Dans le cadre de ses relations conventionnelles avec les régions, ils demandent à la SNCF de réaliser des gains de productivité d'"au moins 35% afin que les coûts de roulage des services conventionnés se rapprochent des standards européens" et de "renoncer aux sur-spécifications aussi superfétatoires que coûteuses en matière d'acquisition du matériel roulant". L'engagement stratégique de l'État ne peut pas quant à lui "se réduire à un document comptable", soulignent les sénateurs, mais se traduire "dans un document de performance ambitieux, précis et crédible, fondé sur de véritables engagements réciproques lisibles à dix ans et intégrant l'ensemble des enjeux du futur de la mobilité ferroviaire, y compris la modernisation du réseau et le Green Deal européen."
"Plus de 700 millions d'euros par an à consacrer aux petites lignes"
L'État est aussi pointé du doigt pour "l'insuffisance de sa politique d'aménagement du territoire". "Son désengagement manifeste du financement des petites lignes ne permettra pas d'atteindre les objectifs de renouvellement que le rapport Philizot avait fixés à horizon 2008", relèvent les sénateurs. Si les montants investis ont augmenté pour atteindre 400 millions d'euros en 2020, "ils restent loin du compte", constatent-ils, en estimant qu'il faudrait consacrer "plus de 700 millions d'euros par an aux petites lignes pour espérer tenir l'objectif du rapport Philizot." En outre, "si d'un côté, l'État annonce des objectifs ambitieux en matière de développement des trains d'équilibre du territoire (TET) de jour comme de nuit, les financements ne suivent toujours pas", estiment les rapporteurs qui appellent l'État à "clarifier sa stratégie" "pour y consacrer les moyens nécessaires".
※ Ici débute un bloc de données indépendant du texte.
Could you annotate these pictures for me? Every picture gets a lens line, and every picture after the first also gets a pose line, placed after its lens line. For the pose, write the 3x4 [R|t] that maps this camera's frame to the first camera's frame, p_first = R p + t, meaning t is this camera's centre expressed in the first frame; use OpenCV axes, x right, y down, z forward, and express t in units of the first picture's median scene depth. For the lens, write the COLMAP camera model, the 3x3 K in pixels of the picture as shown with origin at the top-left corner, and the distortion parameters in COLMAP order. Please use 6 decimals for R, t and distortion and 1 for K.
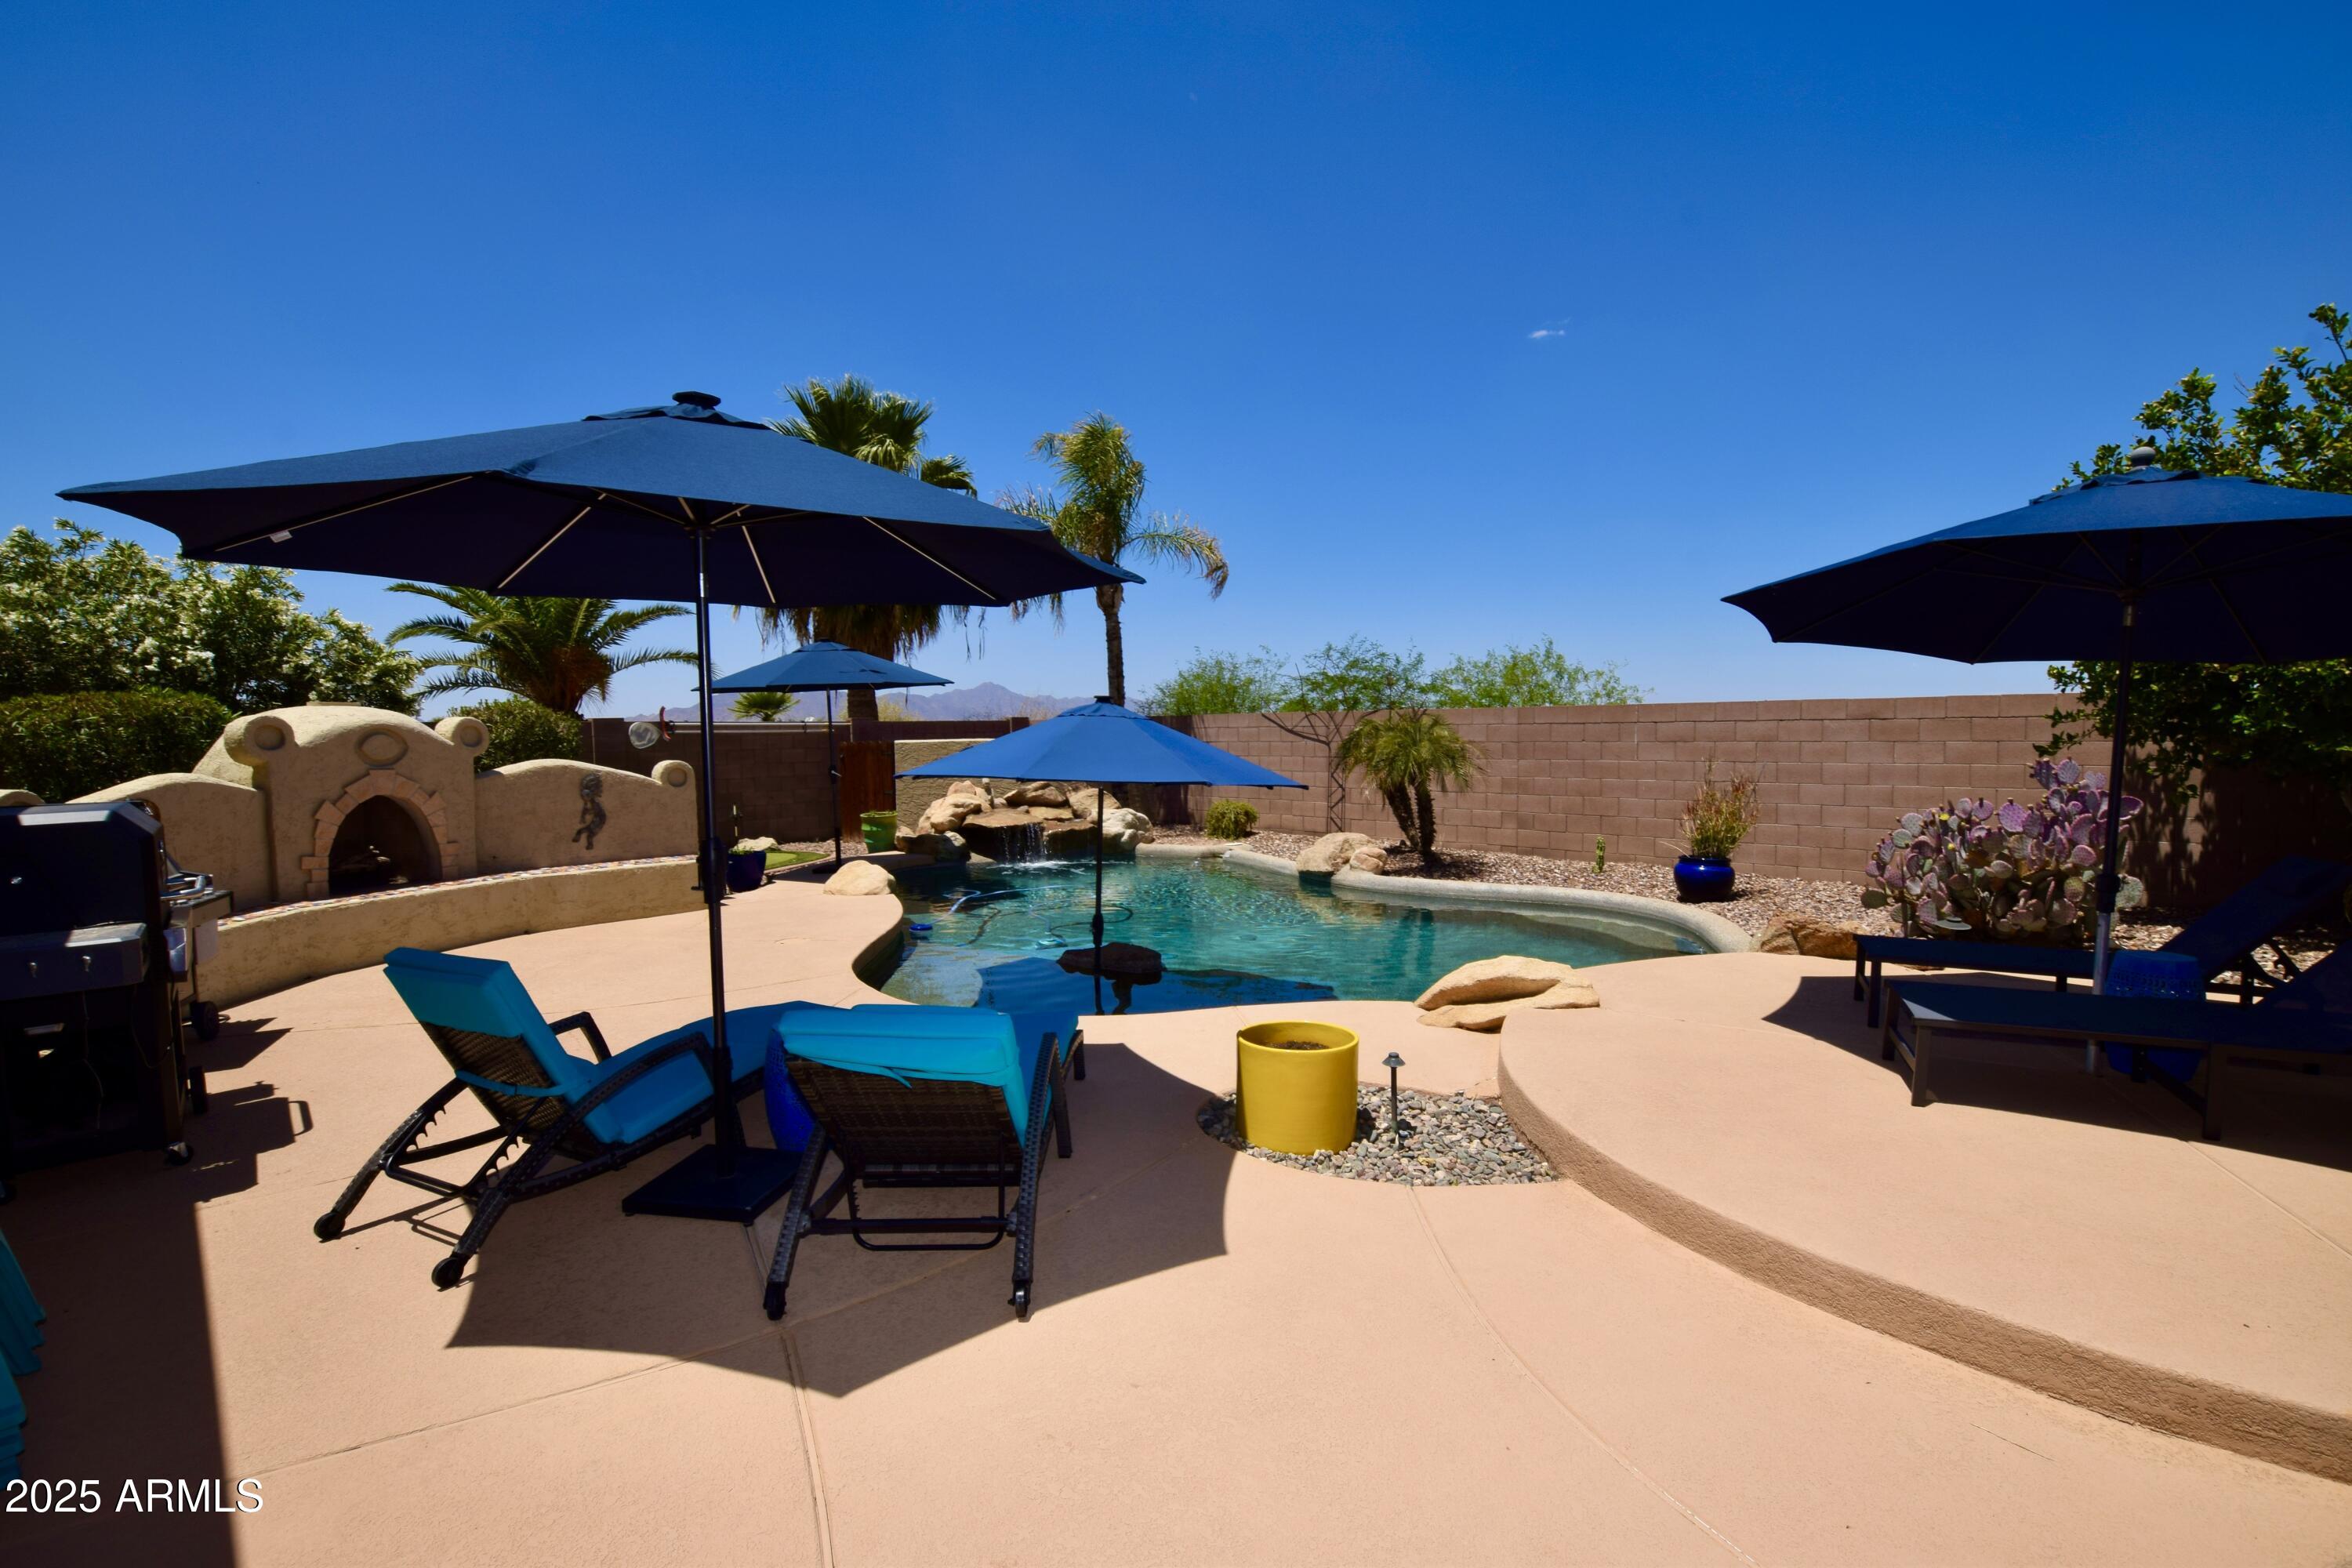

Enfin, les sénateurs jugent nécessaires de lever les "nombreux obstacles" à l'ouverture à la concurrence qu'ils voient comme "une chance pour le secteur ferroviaire". Pour permettre sa concrétisation, ils proposent que SNCF Réseau soit rendu réellement indépendant de l'opérateur de transport historique (SNCF Voyageurs) en le sortant du groupe SNCF, "comme cela s'est fait dans le secteur de l'électricité".